[Saved entries]
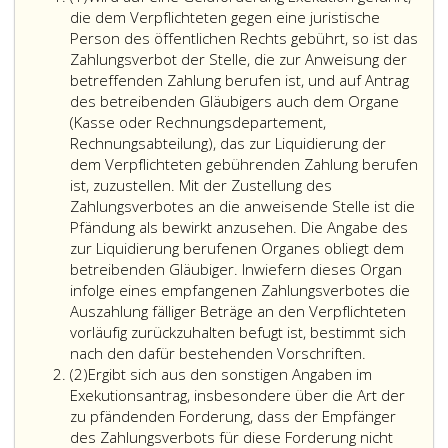
eins
die dem Verpflichteten gegen eine juristische
Person des öffentlichen Rechts gebührt, so ist das
Zahlungsverbot der Stelle, die zur Anweisung der
betreffenden Zahlung berufen ist, und auf Antrag
des betreibenden Gläubigers auch dem Organe
(Kasse oder Rechnungsdepartement,
Rechnungsabteilung), das zur Liquidierung der
dem Verpflichteten gebührenden Zahlung berufen
ist, zuzustellen. Mit der Zustellung des
Zahlungsverbotes an die anweisende Stelle ist die
Pfändung als bewirkt anzusehen. Die Angabe des
zur Liquidierung berufenen Organes obliegt dem
betreibenden Gläubiger. Inwiefern dieses Organ
infolge eines empfangenen Zahlungsverbotes die
Auszahlung fälliger Beträge an den Verpflichteten
vorläufig zurückzuhalten befugt ist, bestimmt sich
nach den dafür bestehenden Vorschriften.
Absatz
(2)
Ergibt sich aus den sonstigen Angaben im
2
Exekutionsantrag, insbesondere über die Art der
zu pfändenden Forderung, dass der Empfänger
des Zahlungsverbots für diese Forderung nicht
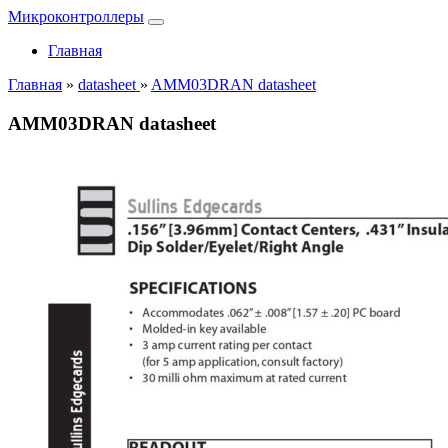
Микроконтроллеры
Главная
Главная
»
datasheet
»
AMM03DRAN datasheet
AMM03DRAN datasheet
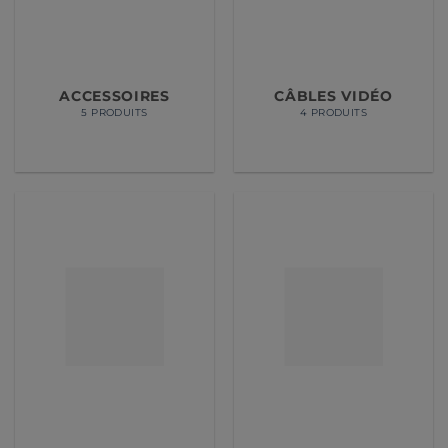
ACCESSOIRES
CÂBLES VIDÉO
5 PRODUITS
4 PRODUITS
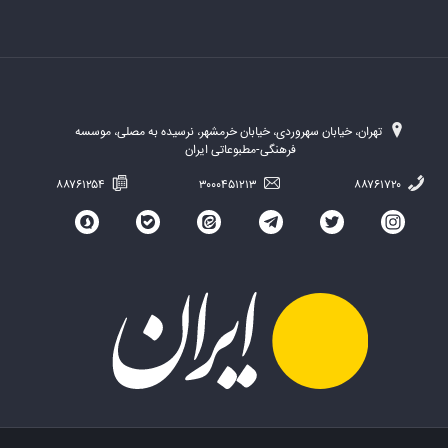
تهران، خیابان سهروردی، خیابان خرمشهر، نرسیده به مصلی، موسسه
فرهنگی-مطبوعاتی ایران
۸۸۷۶۱۲۵۴
۳۰۰۰۴۵۱۲۱۳
۸۸۷۶۱۷۲۰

**EXERCISE INSTRUCTIONS**
Among the lines above, list those that contain the word "Forderung".

**FINISHED EXERCISE**
zu pfändenden Forderung, dass der Empfänger
des Zahlungsverbots für diese Forderung nicht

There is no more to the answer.